## EXERCISE BRIEF
Rewrite the items below with "Verso" changed to "Verse" everywhere it occurs and everything else unchanged, leaving out the pictures.
————————
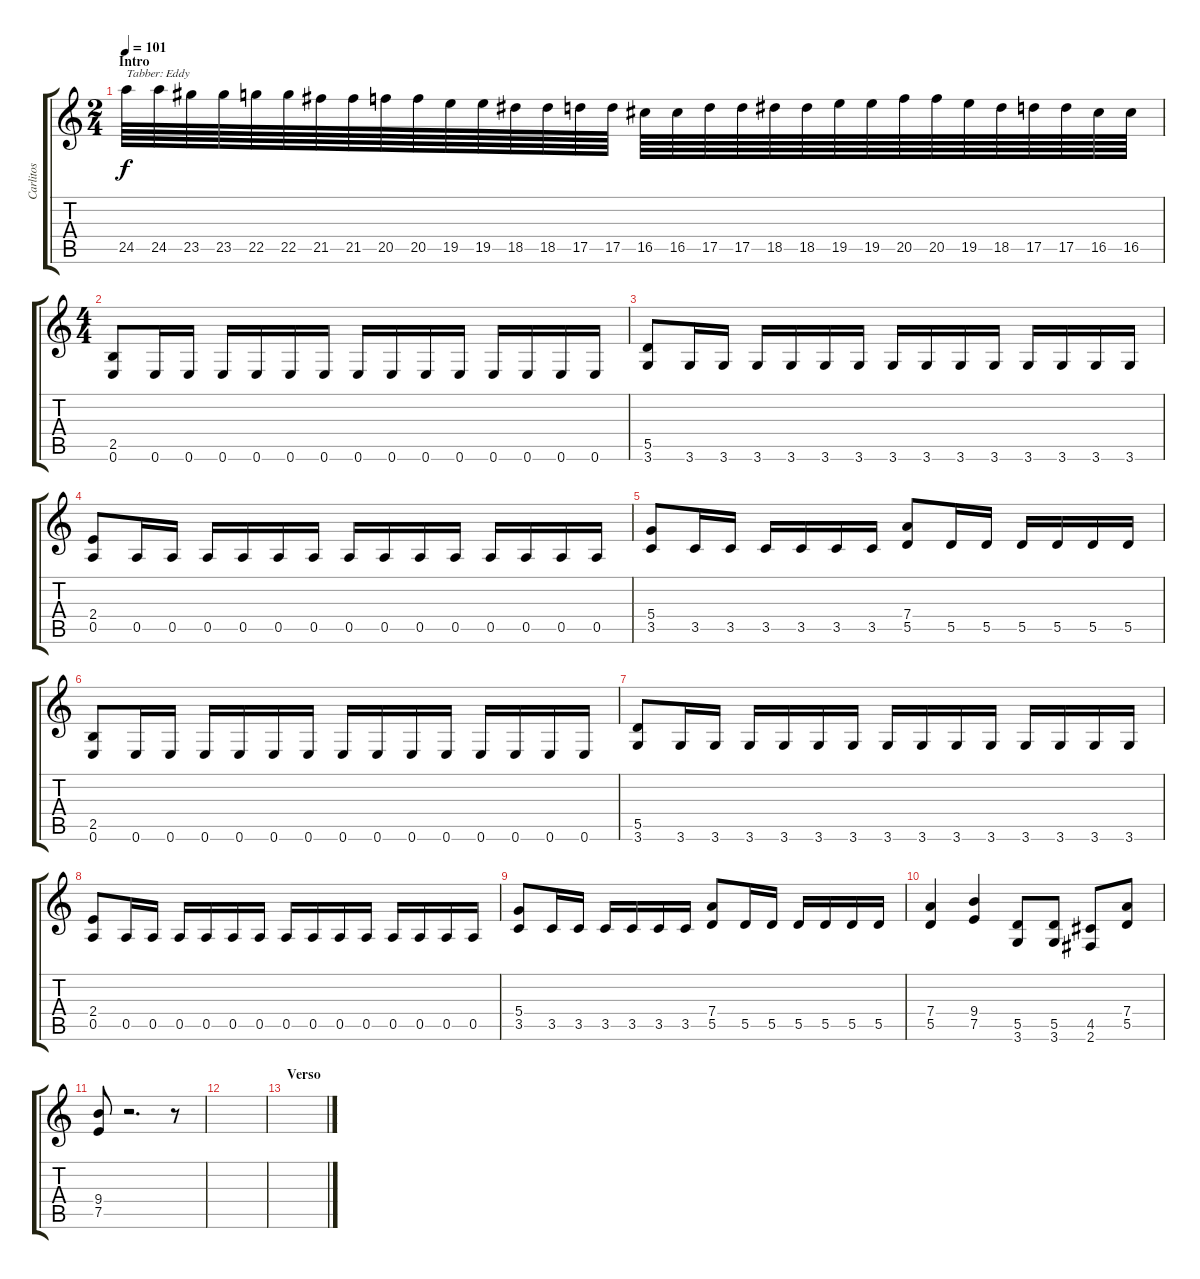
\track ("Carlitos" "Carlitos") {instrument distortionguitar}
\staff {score tabs}
\tuning (E4 B3 G3 D3 A2 E2) {hide}
\ts (2 4)
\section ("" "Intro")
\tempo 101
\clef g2
\ks c
24.5.64{txt "Tabber: Eddy" dy f volume 16 balance 16 instrument guitarfretnoise} 24.5.64 23.5.64 23.5.64 22.5.64 22.5.64 21.5.64 21.5.64 20.5.64 20.5.64 19.5.64 19.5.64 18.5.64 18.5.64 17.5.64 17.5.64 16.5.64 16.5.64 17.5.64 17.5.64 18.5.64 18.5.64 19.5.64 19.5.64 20.5.64 20.5.64 19.5.64 18.5.64 17.5.64 17.5.64 16.5.64 16.5.64 |
\ts (4 4)
(2.5 0.6).8{volume 13 balance 8 instrument distortionguitar} 0.6.16 0.6.16 0.6.16 0.6.16 0.6.16 0.6.16 0.6.16 0.6.16 0.6.16 0.6.16 0.6.16 0.6.16 0.6.16 0.6.16 |
(5.5 3.6).8 3.6.16 3.6.16 3.6.16 3.6.16 3.6.16 3.6.16 3.6.16 3.6.16 3.6.16 3.6.16 3.6.16 3.6.16 3.6.16 3.6.16 |
(2.4 0.5).8 0.5.16 0.5.16 0.5.16 0.5.16 0.5.16 0.5.16 0.5.16 0.5.16 0.5.16 0.5.16 0.5.16 0.5.16 0.5.16 0.5.16 |
(5.4 3.5).8 3.5.16 3.5.16 3.5.16 3.5.16 3.5.16 3.5.16 (7.4 5.5).8 5.5.16 5.5.16 5.5.16 5.5.16 5.5.16 5.5.16 |
(2.5 0.6).8 0.6.16 0.6.16 0.6.16 0.6.16 0.6.16 0.6.16 0.6.16 0.6.16 0.6.16 0.6.16 0.6.16 0.6.16 0.6.16 0.6.16 |
(5.5 3.6).8 3.6.16 3.6.16 3.6.16 3.6.16 3.6.16 3.6.16 3.6.16 3.6.16 3.6.16 3.6.16 3.6.16 3.6.16 3.6.16 3.6.16 |
(2.4 0.5).8 0.5.16 0.5.16 0.5.16 0.5.16 0.5.16 0.5.16 0.5.16 0.5.16 0.5.16 0.5.16 0.5.16 0.5.16 0.5.16 0.5.16 |
(5.4 3.5).8 3.5.16 3.5.16 3.5.16 3.5.16 3.5.16 3.5.16 (7.4 5.5).8 5.5.16 5.5.16 5.5.16 5.5.16 5.5.16 5.5.16 |
(7.4 5.5).4 (9.4 7.5).4 (5.5 3.6).8 (5.5 3.6).8 (4.5 2.6).8 (7.4 5.5).8 |
(9.4 7.5).8{volume 16} r.2{d} r.8 |
|
\section ("" "Verso")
————————
## RESULT
\track ("Carlitos" "Carlitos") {instrument distortionguitar}
\staff {score tabs}
\tuning (E4 B3 G3 D3 A2 E2) {hide}
\ts (2 4)
\section ("" "Intro")
\tempo 101
\clef g2
\ks c
24.5.64{txt "Tabber: Eddy" dy f volume 16 balance 16 instrument guitarfretnoise} 24.5.64 23.5.64 23.5.64 22.5.64 22.5.64 21.5.64 21.5.64 20.5.64 20.5.64 19.5.64 19.5.64 18.5.64 18.5.64 17.5.64 17.5.64 16.5.64 16.5.64 17.5.64 17.5.64 18.5.64 18.5.64 19.5.64 19.5.64 20.5.64 20.5.64 19.5.64 18.5.64 17.5.64 17.5.64 16.5.64 16.5.64 |
\ts (4 4)
(2.5 0.6).8{volume 13 balance 8 instrument distortionguitar} 0.6.16 0.6.16 0.6.16 0.6.16 0.6.16 0.6.16 0.6.16 0.6.16 0.6.16 0.6.16 0.6.16 0.6.16 0.6.16 0.6.16 |
(5.5 3.6).8 3.6.16 3.6.16 3.6.16 3.6.16 3.6.16 3.6.16 3.6.16 3.6.16 3.6.16 3.6.16 3.6.16 3.6.16 3.6.16 3.6.16 |
(2.4 0.5).8 0.5.16 0.5.16 0.5.16 0.5.16 0.5.16 0.5.16 0.5.16 0.5.16 0.5.16 0.5.16 0.5.16 0.5.16 0.5.16 0.5.16 |
(5.4 3.5).8 3.5.16 3.5.16 3.5.16 3.5.16 3.5.16 3.5.16 (7.4 5.5).8 5.5.16 5.5.16 5.5.16 5.5.16 5.5.16 5.5.16 |
(2.5 0.6).8 0.6.16 0.6.16 0.6.16 0.6.16 0.6.16 0.6.16 0.6.16 0.6.16 0.6.16 0.6.16 0.6.16 0.6.16 0.6.16 0.6.16 |
(5.5 3.6).8 3.6.16 3.6.16 3.6.16 3.6.16 3.6.16 3.6.16 3.6.16 3.6.16 3.6.16 3.6.16 3.6.16 3.6.16 3.6.16 3.6.16 |
(2.4 0.5).8 0.5.16 0.5.16 0.5.16 0.5.16 0.5.16 0.5.16 0.5.16 0.5.16 0.5.16 0.5.16 0.5.16 0.5.16 0.5.16 0.5.16 |
(5.4 3.5).8 3.5.16 3.5.16 3.5.16 3.5.16 3.5.16 3.5.16 (7.4 5.5).8 5.5.16 5.5.16 5.5.16 5.5.16 5.5.16 5.5.16 |
(7.4 5.5).4 (9.4 7.5).4 (5.5 3.6).8 (5.5 3.6).8 (4.5 2.6).8 (7.4 5.5).8 |
(9.4 7.5).8{volume 16} r.2{d} r.8 |
|
\section ("" "Verse")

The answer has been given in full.